The intervention areas were purposefully selected based on low utilization of primary child health services, while the comparison areas were selected to match the intervention areas. The intervention includes three interlinked strategies: community engagement activities, capacity building of primary health care workers, and strengthening local government ownership and accountability. These strategies aim to increase awareness and acceptance of primary child health services, improve the availability and quality of services, and integrate these services into district-level planning and budgeting.

The evaluation will collect data through baseline and endline surveys, which include household, facility, health worker, and district health office modules. The effectiveness of the intervention will be estimated using difference-in-differences analysis, adjusting for clustering and relevant confounders. The process evaluation will follow the guidelines of the UK Medical Research Council.

The findings from this evaluation will inform efforts to engage communities and increase the utilization of care for children in Ethiopia and beyond. The results will be published as scientific articles and reports, and the lessons learned will contribute to improving access to maternal health services.
AI Innovations Methodology
The “Optimizing the Health Extension Program” is a complex intervention aimed at increasing the utilization of primary child health services in Ethiopia. It includes innovative components to engage the community, strengthen the capacity of primary health care workers, and reinforce local ownership and accountability of the services.

To simulate the impact of these recommendations on improving access to maternal health, a before-and-after study is being conducted in intervention and comparison areas across four Ethiopian regions. The study uses a pragmatic trial design and includes baseline and endline surveys conducted 2 years apart. The surveys include modules for household, facility, health worker, and district health office assessments.

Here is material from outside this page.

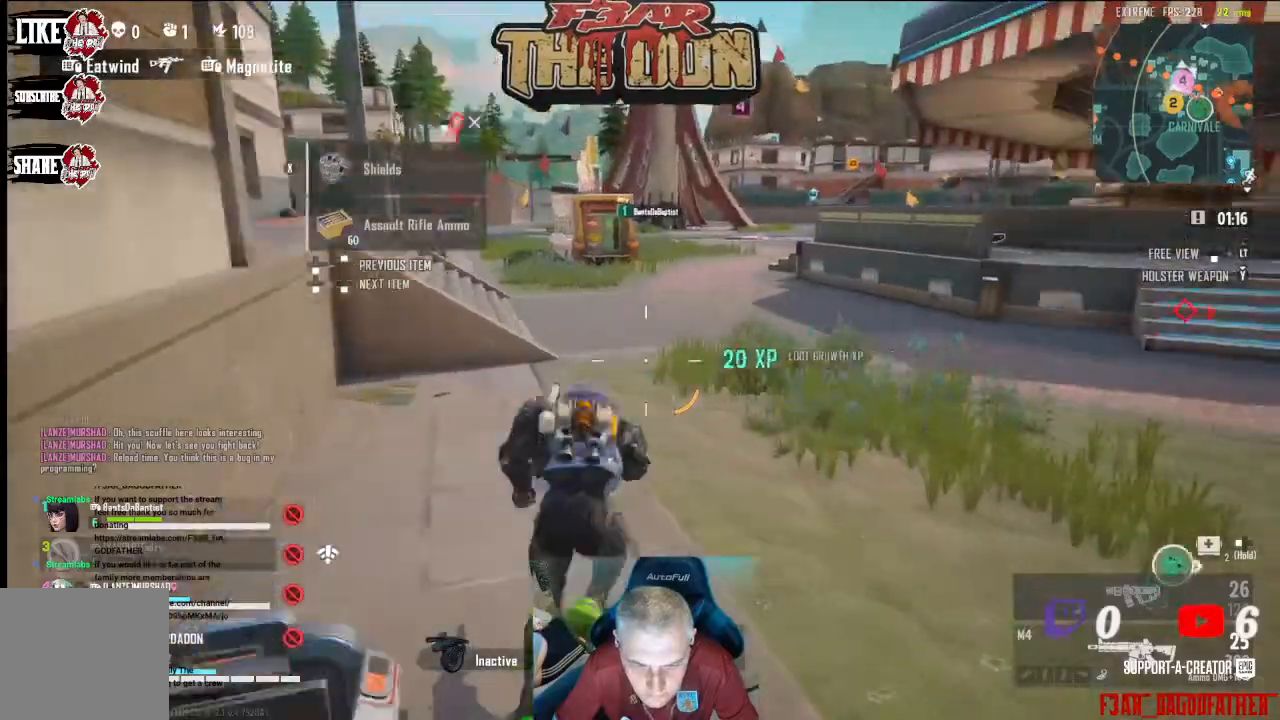
{"buttons": [], "left_stick": "up", "right_stick": "up-right", "events": [[100, "right_stick", "center"], [467, "right_stick", "up-right"]]}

The impact of the intervention on the seeking and receiving of appropriate care will be estimated using a difference-in-differences analysis, adjusting for clustering and relevant confounders. The process evaluation follows the guidelines of the UK Medical Research Council and includes monitoring the implementation of the interventions and collecting data on fidelity, reach, dose, contextual factors, and cost.

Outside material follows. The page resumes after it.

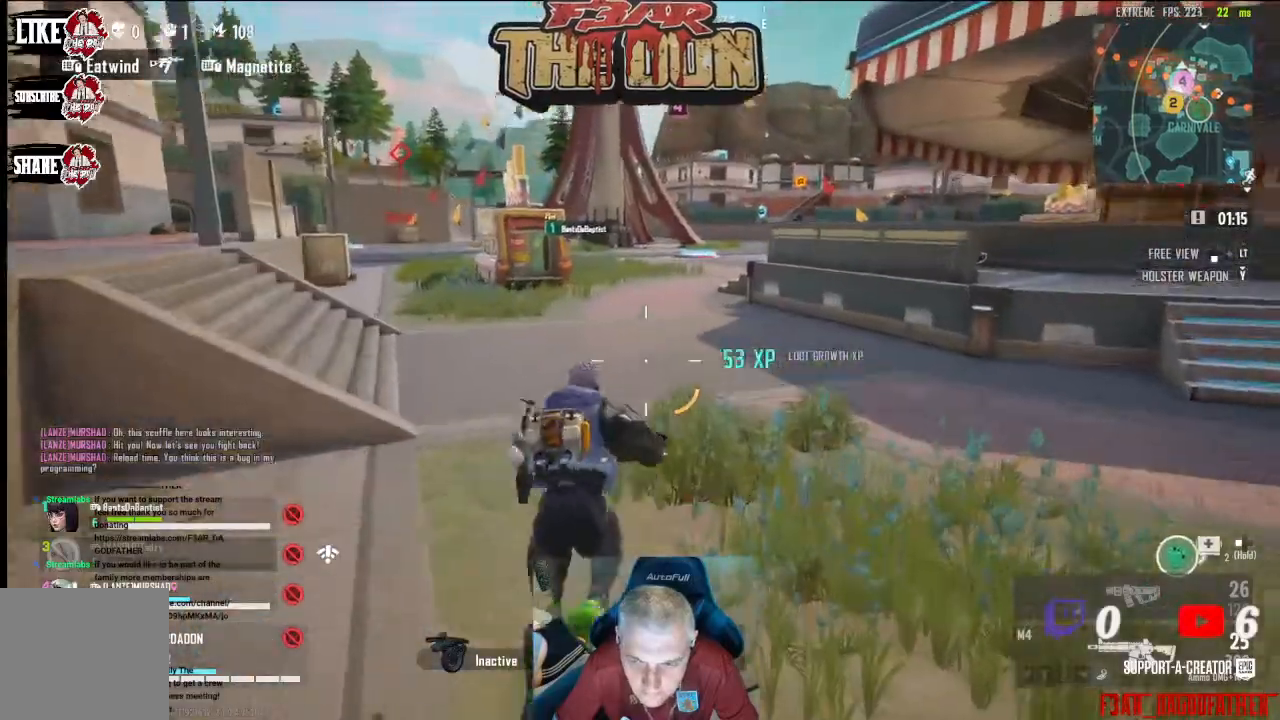
{"buttons": [], "left_stick": "up", "right_stick": "right", "events": [[167, "right_stick", "right"]]}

The evaluation also includes a qualitative study to explore the views and experiences of program planners, managers, and implementers. In addition, ten Ph.D. students are engaged in the evaluation and will conduct in-depth analyses on various topics related to the intervention.

Overall, the evaluation aims to assess the effectiveness of the complex intervention in increasing the utilization of primary child health services and to provide insights into the barriers and facilitators of implementation. The findings will inform efforts to improve access to maternal health services not only in Ethiopia but also in other settings.